◆ TEXTE FOURNI
• • •

La cosmogonie païenne nordique est connue grâce aux poèmes de l'Edda(11) qui servent de base au récit de Snorri Sturluson qui raconte comment Gylfi, le roi légendaire de Suède se rend en Asgard, dans la demeure des Dieux. Ce récit, écrit vers 1218 laisse entrevoir des disparités fortes entre les deux croyances. Il n'y a pas de notion de temps dans la mythologie païenne et on ne peut pas situer les évènements sur une échelle chronologique(12). Adam de Brème décrit le gouffre géant (Immane abyssi barathrum)(13) qui existe avant que le monde ne soit créé, que les viking appellent le Ginnungagâp.
Les dieux apparaissent presque par hasard et sans véritable hiérarchie. Ce n'est qu'à partir du XIIIe siècle que les mytographes chrétiens proposent une conception cohérente de cet univers en reprenant le modèle gréco-romain. La mythologie scandinave se transmet essentiellement de manière orale. Les poètes, que l'on appelle scaldes, chantent les exploits des dieux. Les rites religieux, complexes et extrêmement codifiés varient d'un peuple à un autre. L'arbre-monde, au centre de la cosmogonie germano-nordique que les scandinaves appellent Yggdrasil n'a pas les mêmes propriétés que dans la croyance germanique où il se nomme Irminsul.

• • •

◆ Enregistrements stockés
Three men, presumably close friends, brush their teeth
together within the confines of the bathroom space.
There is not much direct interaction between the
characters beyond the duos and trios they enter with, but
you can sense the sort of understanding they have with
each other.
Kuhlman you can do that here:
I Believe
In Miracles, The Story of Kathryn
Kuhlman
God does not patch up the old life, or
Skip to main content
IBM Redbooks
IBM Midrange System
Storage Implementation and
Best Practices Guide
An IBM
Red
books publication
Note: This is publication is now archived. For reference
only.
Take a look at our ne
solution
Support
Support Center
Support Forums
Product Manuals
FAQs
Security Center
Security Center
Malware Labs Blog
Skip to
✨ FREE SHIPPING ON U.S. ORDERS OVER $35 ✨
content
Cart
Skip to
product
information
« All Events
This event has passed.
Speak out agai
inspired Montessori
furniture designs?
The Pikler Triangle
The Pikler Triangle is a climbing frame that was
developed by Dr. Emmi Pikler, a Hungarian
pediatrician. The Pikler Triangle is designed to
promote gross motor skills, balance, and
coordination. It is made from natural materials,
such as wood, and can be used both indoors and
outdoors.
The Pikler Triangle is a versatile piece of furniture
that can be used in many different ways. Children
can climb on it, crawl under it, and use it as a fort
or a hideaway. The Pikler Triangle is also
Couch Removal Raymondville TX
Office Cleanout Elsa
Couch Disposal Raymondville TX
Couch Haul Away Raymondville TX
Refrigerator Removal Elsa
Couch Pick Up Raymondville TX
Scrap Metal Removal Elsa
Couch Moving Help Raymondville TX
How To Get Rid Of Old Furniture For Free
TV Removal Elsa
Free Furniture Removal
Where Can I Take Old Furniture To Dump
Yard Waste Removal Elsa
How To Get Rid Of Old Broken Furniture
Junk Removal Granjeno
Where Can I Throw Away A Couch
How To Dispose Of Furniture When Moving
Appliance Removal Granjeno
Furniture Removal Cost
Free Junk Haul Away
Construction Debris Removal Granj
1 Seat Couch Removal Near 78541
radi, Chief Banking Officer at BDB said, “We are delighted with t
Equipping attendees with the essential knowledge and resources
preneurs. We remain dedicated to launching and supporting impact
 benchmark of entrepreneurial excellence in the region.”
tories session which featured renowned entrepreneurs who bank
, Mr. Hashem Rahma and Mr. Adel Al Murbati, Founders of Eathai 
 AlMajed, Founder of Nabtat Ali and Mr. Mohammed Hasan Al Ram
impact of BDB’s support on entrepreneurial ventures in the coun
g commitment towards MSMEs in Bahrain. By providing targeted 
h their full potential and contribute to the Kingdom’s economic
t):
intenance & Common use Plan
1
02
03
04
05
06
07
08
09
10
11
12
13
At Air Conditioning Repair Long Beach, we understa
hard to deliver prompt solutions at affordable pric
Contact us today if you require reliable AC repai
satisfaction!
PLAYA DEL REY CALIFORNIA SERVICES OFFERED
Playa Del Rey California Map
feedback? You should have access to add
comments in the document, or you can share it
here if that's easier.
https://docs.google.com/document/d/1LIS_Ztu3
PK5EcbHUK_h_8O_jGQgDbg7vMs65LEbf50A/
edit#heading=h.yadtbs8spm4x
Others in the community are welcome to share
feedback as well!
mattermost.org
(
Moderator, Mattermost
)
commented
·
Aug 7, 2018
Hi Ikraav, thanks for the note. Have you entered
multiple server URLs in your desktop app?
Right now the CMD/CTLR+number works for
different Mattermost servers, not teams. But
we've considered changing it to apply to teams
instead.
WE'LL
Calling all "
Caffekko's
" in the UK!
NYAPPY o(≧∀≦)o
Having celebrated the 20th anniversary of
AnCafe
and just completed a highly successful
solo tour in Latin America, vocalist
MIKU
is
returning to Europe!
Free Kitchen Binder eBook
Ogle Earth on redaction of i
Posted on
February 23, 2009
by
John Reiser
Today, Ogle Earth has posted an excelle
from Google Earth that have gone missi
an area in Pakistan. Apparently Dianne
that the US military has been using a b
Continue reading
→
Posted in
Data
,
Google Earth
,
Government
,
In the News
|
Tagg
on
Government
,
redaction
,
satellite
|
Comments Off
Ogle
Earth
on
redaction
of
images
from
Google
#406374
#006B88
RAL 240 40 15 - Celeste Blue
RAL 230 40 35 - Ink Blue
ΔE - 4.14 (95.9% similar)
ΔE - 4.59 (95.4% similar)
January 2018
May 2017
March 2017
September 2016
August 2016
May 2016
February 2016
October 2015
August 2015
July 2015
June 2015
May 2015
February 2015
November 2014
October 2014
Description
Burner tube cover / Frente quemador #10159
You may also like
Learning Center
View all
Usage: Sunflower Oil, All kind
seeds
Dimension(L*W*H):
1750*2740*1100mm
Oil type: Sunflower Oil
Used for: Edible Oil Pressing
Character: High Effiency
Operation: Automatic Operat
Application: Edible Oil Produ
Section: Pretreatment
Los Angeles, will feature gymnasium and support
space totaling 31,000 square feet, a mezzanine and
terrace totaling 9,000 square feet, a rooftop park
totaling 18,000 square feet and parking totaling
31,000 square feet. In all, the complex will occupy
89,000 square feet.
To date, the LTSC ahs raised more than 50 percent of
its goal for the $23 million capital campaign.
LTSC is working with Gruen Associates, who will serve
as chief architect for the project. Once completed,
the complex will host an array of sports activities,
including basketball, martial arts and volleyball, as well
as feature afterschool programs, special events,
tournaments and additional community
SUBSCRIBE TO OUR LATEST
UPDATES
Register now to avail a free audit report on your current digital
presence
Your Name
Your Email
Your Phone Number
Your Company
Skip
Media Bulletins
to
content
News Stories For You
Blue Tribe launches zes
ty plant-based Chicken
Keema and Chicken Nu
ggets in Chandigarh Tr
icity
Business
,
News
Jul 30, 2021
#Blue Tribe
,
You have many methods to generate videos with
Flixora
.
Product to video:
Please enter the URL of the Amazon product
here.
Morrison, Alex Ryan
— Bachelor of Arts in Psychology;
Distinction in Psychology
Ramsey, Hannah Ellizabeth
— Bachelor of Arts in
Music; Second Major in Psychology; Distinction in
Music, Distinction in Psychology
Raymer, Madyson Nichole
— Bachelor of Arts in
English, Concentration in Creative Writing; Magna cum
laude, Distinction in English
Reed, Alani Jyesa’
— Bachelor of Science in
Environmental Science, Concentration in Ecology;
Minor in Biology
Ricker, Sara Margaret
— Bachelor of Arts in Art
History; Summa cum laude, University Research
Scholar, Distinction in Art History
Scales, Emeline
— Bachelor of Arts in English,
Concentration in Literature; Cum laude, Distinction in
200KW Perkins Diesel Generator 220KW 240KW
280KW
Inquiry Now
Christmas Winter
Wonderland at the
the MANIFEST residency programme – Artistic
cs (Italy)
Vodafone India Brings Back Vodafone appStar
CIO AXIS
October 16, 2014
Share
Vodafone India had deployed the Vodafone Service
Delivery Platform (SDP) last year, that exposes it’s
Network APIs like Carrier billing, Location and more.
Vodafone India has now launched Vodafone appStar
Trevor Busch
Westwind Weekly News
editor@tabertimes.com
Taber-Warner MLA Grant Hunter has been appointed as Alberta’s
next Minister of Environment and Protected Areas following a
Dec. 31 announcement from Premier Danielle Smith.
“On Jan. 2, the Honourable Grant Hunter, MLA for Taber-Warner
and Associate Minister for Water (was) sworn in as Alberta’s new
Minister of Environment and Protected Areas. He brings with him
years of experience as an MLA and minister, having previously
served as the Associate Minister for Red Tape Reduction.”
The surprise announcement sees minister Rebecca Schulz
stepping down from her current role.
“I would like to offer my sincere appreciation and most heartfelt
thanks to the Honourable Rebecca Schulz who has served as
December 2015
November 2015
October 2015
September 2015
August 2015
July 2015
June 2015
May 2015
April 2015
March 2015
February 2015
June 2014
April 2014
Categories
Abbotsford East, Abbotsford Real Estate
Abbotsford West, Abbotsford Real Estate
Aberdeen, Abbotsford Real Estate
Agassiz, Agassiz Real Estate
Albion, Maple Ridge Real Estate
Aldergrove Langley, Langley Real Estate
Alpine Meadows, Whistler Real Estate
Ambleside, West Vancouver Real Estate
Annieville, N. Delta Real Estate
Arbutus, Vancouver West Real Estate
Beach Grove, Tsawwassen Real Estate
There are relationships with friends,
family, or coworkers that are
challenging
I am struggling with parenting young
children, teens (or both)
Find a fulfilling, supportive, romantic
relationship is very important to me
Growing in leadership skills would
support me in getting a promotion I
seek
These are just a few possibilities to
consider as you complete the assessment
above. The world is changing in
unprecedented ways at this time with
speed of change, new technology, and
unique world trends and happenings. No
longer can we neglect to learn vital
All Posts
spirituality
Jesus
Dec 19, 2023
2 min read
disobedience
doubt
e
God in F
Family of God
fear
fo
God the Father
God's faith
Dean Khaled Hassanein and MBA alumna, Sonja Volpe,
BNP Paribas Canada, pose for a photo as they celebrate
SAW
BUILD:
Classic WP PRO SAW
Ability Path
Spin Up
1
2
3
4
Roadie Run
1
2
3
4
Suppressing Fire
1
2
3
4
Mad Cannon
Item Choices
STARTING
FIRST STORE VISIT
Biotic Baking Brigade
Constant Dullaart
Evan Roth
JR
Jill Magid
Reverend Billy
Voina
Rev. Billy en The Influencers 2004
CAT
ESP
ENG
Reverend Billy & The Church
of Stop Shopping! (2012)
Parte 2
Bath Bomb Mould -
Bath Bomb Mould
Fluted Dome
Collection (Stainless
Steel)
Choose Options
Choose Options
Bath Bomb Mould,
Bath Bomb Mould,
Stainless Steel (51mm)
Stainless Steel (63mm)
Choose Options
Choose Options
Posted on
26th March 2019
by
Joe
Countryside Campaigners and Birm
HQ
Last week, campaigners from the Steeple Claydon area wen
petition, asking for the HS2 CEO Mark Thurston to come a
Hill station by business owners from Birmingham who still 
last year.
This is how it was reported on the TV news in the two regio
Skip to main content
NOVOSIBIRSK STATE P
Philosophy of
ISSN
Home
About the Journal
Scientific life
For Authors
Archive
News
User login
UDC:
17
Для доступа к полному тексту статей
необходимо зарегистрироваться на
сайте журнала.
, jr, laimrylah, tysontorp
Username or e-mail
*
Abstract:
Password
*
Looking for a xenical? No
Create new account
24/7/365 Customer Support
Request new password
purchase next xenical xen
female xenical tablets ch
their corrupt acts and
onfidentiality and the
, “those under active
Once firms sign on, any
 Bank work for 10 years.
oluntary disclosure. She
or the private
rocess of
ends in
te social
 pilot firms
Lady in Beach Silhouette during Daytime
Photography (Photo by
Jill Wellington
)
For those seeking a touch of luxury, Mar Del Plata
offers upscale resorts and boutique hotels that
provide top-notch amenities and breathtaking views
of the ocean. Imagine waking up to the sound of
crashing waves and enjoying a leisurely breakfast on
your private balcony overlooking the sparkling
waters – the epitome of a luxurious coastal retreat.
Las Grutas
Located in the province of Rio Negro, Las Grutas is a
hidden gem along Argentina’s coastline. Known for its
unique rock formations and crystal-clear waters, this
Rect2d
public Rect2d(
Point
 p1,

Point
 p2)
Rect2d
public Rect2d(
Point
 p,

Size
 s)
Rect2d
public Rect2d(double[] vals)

• • •

◆ SÉRIE D'EXERCICES
a – D'après le texte sur la cosmogonie nordique, quel nom donne-t-on aux poètes qui chantent les exploits des dieux ?
b – Reprenez le texte sur la cosmogonie nordique et poursuivez-le après sa dernière phrase.

◆ RÉPONSES ATTENDUES
a – On les appelle les scaldes.

b –
Le christianisme offre un modèle opposé. Le message biblique est celui des Évangiles, il reste constant et inchangé. Ce discours touche les populations par sa cohérence d'ensemble autant que par les valeurs, parfois inédites, qu'il véhicule. De plus, des structures communes aux deux religions permettent de jeter des ponts et rendent possible un compromis. L'Église choisit de ne pas combattre le paganisme de front mais de faire en sorte de garder les bases des croyances scandinaves pour les intégrer à la religion chrétienne. Le personnage de Baldr, dieu généreux et innocent, est tué sournoisement par le dieu méchant et calomnieux, Loki, de la main d'un aveugle, le dieu Hôdr. Baldr peut facilement être associé à la figure christique. Le modèle hiérarchique chrétien est simple et obéit à un principe familial évident : Père, Fils, Mère ; où le Christ occupe la figure centrale.
Avant la conversion politique des royaumes scandinaves, on peut parler de ''cohabitation'' entre les dieux païens et le Christ qui est rapidement assimilé dans le panthéon nordique. Nous avons dit que le paganisme favorise une conception utilitaire de la religion. Un pragmatisme qui valorise les pratiques les plus utiles, c'est à dire celles dont les effets sont reconnus comme supérieurs et évidents, « tant que la foi chrétienne ne menaçait pas les anciennes coutumes, les païens considéraient le Christ avec indulgence »(14).
Régis Boyer explique qu' :
« Au niveau de l'éthique ou de la vision d'ensemble de la vie, on retrouve une même structure entre paganisme nordique et christianisme. Les relations d'un scandinave et de son dieu est d'ordre personnel : un principe d'amitié et de fidélité régi les rapports entre hommes et dieux. Ce dernier est fidèle à ceux qui le servent. Les enseignements des missionnaires dans le nord ne varieront pas. Le christ est aussi fidèle à ceux qui l'aiment et le christianisme sera essentiellement présenté comme fidélité au christ. Rien d'incompatible donc avec le « drengskapr », l'idéal païen et la règle chrétienne »(15).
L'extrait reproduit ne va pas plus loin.